As we learn in the epilogue to Snake Eater, the American Philosophers obtain the full Philosophers' Legacy and change their organization's name to "the Patriots." The transformation marks the death of all scraps left of the original Philosophers’ values. The movement toward economic single-mindedness in American political life began.

A philosopher asks: "What should I do to make life better for all people? What sort of person must I become in order to live justly with respect to my neighbor? And, lest it go unnoted, all of humanity is my neighbor." A patriot however narrows his focus and asks: "What should I do to make life better for my countrymen, at the expense of other nations' populations? What sort of person must I become to live justly and respect the needs of my country? And, lest it go unnoted, my country is not the world."

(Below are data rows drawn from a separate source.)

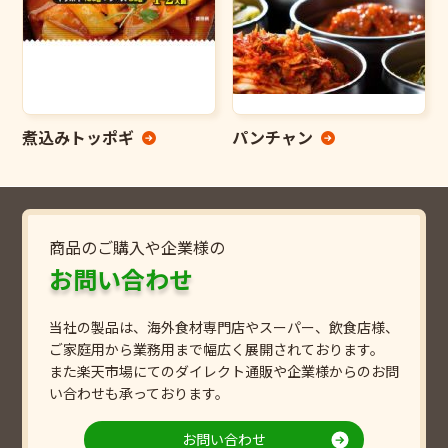
煮込みトッポギ
パンチャン
商品のご購入や企業様の
お問い合わせ
当社の製品は、海外食材専門店やスーパー、飲食店様、
ご家庭用から業務用まで幅広く展開されております。
また楽天市場にてのダイレクト通販や企業様からのお問
い合わせも承っております。
お問い合わせ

The Philosophers intended to establish global economic relationships that would annul the possibility of future wars fueled by race supremacy ideals. We may deduce that their most concrete goal was to abolish any chance that one nation might use force to dominate the world in the interest of cultural reformation. (We should remember that both of these ideals were characteristics of Nazi Germany and WWII Shôwa Japan.) The Philosophers’ ideal was to establish a world wherein holy war could not occur: they saw the need to reckon all human beings as residents of Earth.

The Patriots intended to exploit all available avenues to advance American welfare at the expense of global welfare—even to the extent of reforming information according to their ideologies and controlling world culture. The Patriots used the Philosophers’ momentum to achieve ends that the Philosophers specifically abhorred.

The Patriots no longer identify themselves as human beings at the end of Sons of Liberty. The transformation’s literal process remains unknown within the context of the games. Nevertheless, we may infer the Patriots’ development from the events described in the timeline provided before the credits in Snake Eater. The Les enfants terribles Project was the most crucial step in their evolution from "merely human" toward something indefinable and greater-than-human.